En dépit des efforts de Mgr Fabre pour effacer le souvenir de Labelle, même plusieurs années après sa mort, l’histoire aura rendu justice au dévouement du missionnaire colonisateur en le maintenant plus que jamais vivant dans la mémoire collective.
Pater Meus Agricola est sans nul doute la toile de la série Les Stations du curé Labelle qui recèle le plus grand nombre de symboles. L’œuvre se déchiffre comme une carte du tarot de Marseille. Le curé se tient debout devant sa petite église de Saint-Jérôme. Dans le bandeau chapeautant la scène, on peut lire la devise qu’il a choisie lors de sa nomination à la prélature : Pater Meus Agricola (mon père agriculteur). C’est pourquoi il se tient humblement au côté d’une javelle de blé et de quelques fruits tirés de la terre nourricière. La boîte de Pandore d’où s’échappe un scorpion symbolise le cadeau empoisonné que fut sa nomination. L’agneau avec sa croix est tiré des armoiries de Mgr Fabre et personnifie l’archevêque qui s’employa à faire obstacle au projet de diocèse de Labelle. L’érable et le chêne incarnent respectivement le premier ministre Mercier et Labelle. La violette est quant à elle un symbole de modestie, d’humilité et sa couleur est celle du deuil. Finalement, le serpent illustre la jalousie, les jeux de coulisses le salissage et la calomnie.

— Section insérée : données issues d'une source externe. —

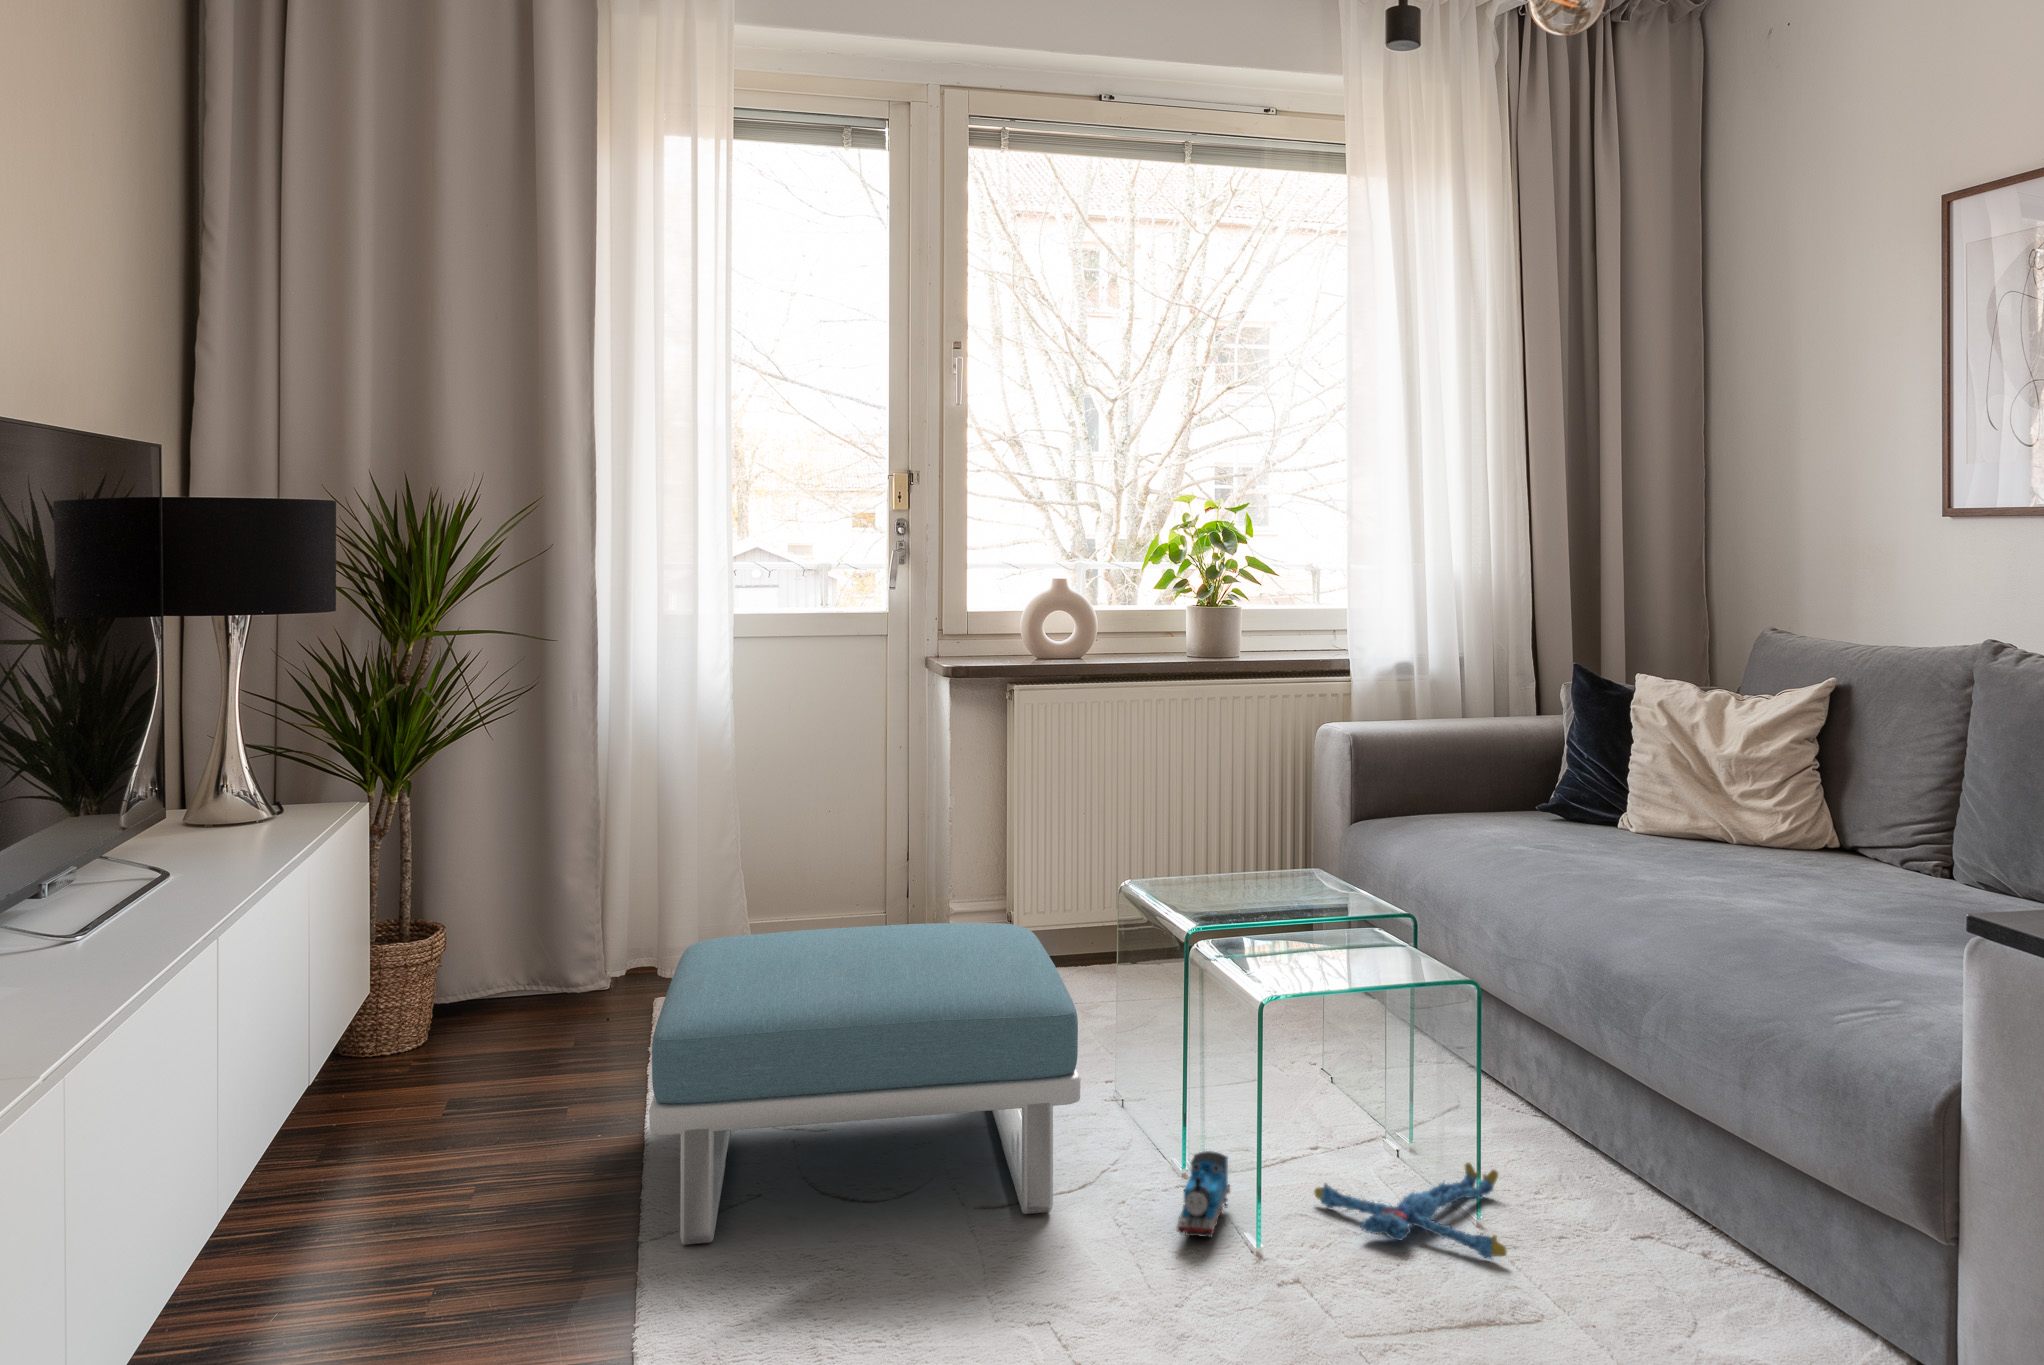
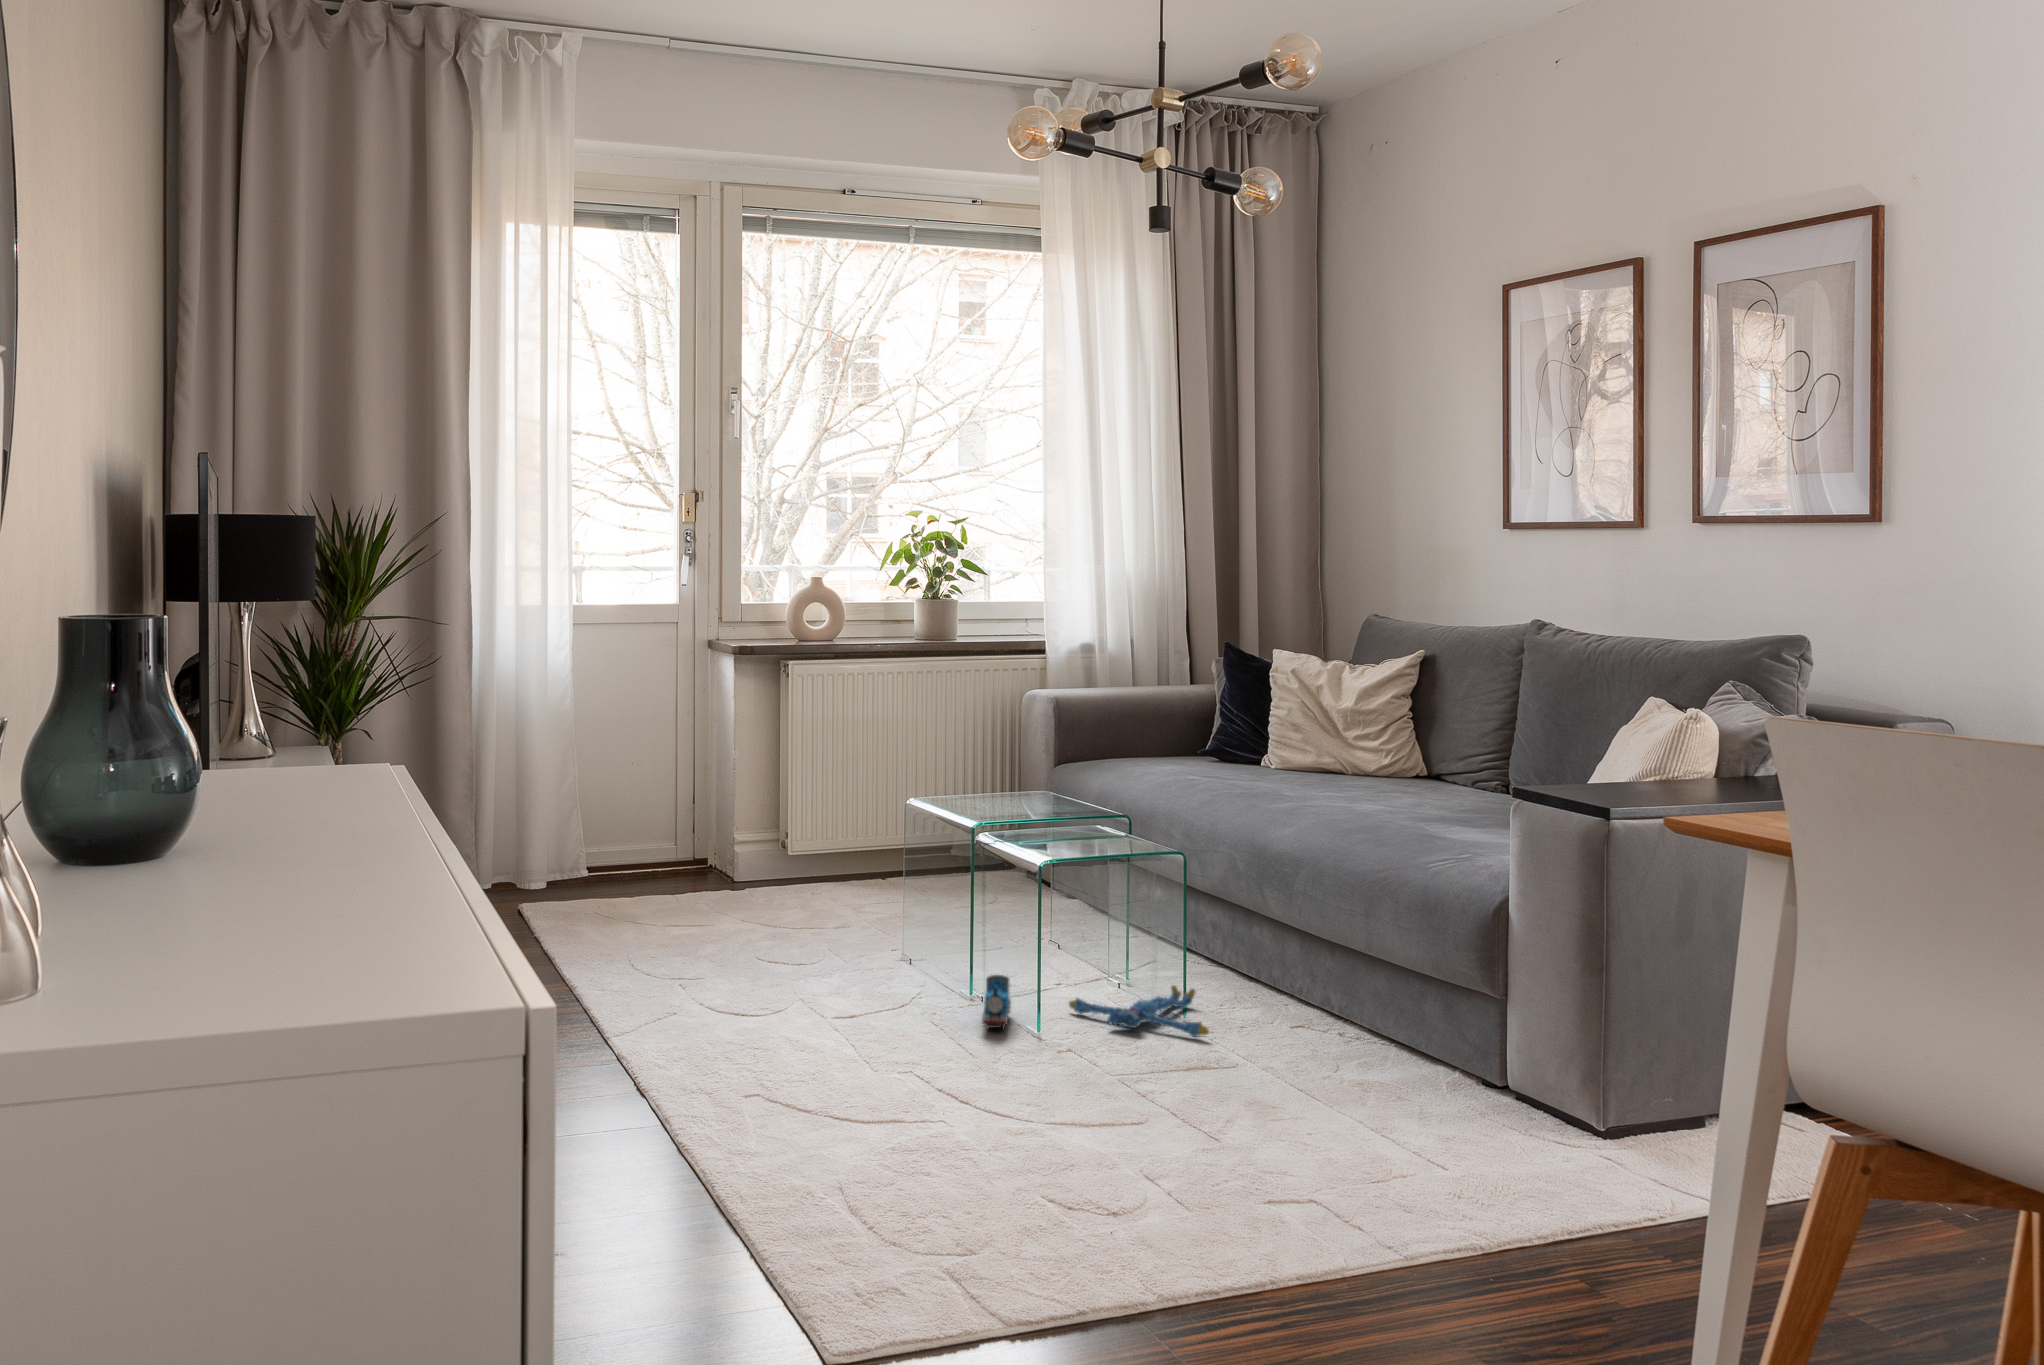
footstool: present [649,923,1081,1245] -> none [590,830,907,1037]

Photo du curé Labelle vers 1889, J. Bélanger. HAL
«Connaissant les vertus qui ornent votre vie, dit le bref, et le travail utile que vous avez fourni dans l’institution et la fondation de tant de paroisses, établies à la gloire de Dieu et dans l’intérêt du salut éternel des âmes, pour récompenser votre mérite et vous témoigner notre bienveillance, nous nous sommes persuadés qu’il nous convenait de vous conférer ce titre et cette dignité…»
«Dans ces armes de prélat — une simple gerbe de blé — il mit cette devise des humbles, qui rappelait son amour du sol et l’œuvre de sa vie : Mon père agriculteur — Pater meus agricola.»

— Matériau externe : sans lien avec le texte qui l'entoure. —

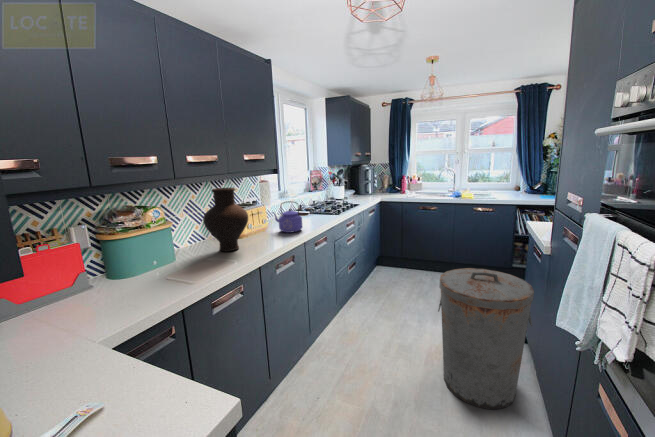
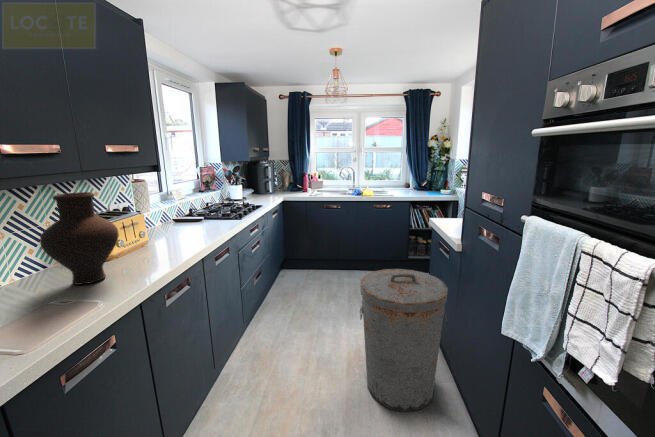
kettle: present [272,201,302,233] -> none [153,207,197,247]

Le curé Labelle, sa vie et son œuvre, l’abbé Elie-J. Auclair, 1930.
«Quand je me retirerai du gouvernement, ce qui me paraît arriver bientôt à moins que Rome décide le contraire ou manifeste ses désirs, j’espère avoir une pension sur mes vieux jours et aller m’ensevelir dans le Nord, pas loin de tes belles propriétés. Nous aurons un chemin de fer pour nous conduire en bas quand l’ennui nous prendra en haut. Là loin du tracas des hommes, de leurs passions, de leurs bassesses, de leur ambition, de leur fourberie, de leur duplicité, de leur jalousie, de leur perfidie, nous vivrons dans le repos, la tranquillité comme bon rat dans son fromage.»
LABELLE, A. : Lettre du 4 mai 1890, à Isidore Martin. P05 Fonds Isidore Martin., La Société d’histoire et de généalogie des Hautes-Laurentides
Le curé Labelle s’éteignit d’une façon toute spéciale, fidèle au personnage qu’il fut tout au long de sa vie, en déclenchant l’hilarité générale chez les amis venus l’assister dans ses derniers moments.
«Pendant qu’on récitait autour de lui les prières des agonisants, le médecin vint lui dire qu’il n’en avait plus que pour quelques minutes : «Plus vite ! marche ! marche dit-il à ceux qui priaient. De temps à autre, le P. Mouvet, un ancien missionnaire qui l’avait connu autrefois, s’approchait de lui pour lui adresser des exhortations : «Monseigneur, lui disait-il; vous avez choisi un beau jour pour mourir; c’est aujourd’hui le martyre de Saint-Laurent »… Puis, s’apercevant de son erreur : «Nous sommes à dimanche; «c’est l’octave des Saints Innocents»…
Le malade eut alors un accès de gaieté : «En ce cas, j’aimerais mieux attendre à demain»… Et sa voix s’éteignit dans un éclat de rire tellement communicatif que les assistants ne purent réprimer leur hilarité. Trois minutes après, le curé de Saint-Jérôme expirait.»
SHRN, Fonds Famille Prévost P020, S04, SS03, D02 (Le curé Labelle)
«Quand la grande histoire ouvrira ses arcanes et livrera au jour ce qui reste dans le mystère de la correspondance privée, la figure du curé Labelle resplendira davantage comme l’une des plus belles, des plus originales, des plus pures et des plus sympathiques de notre époque.»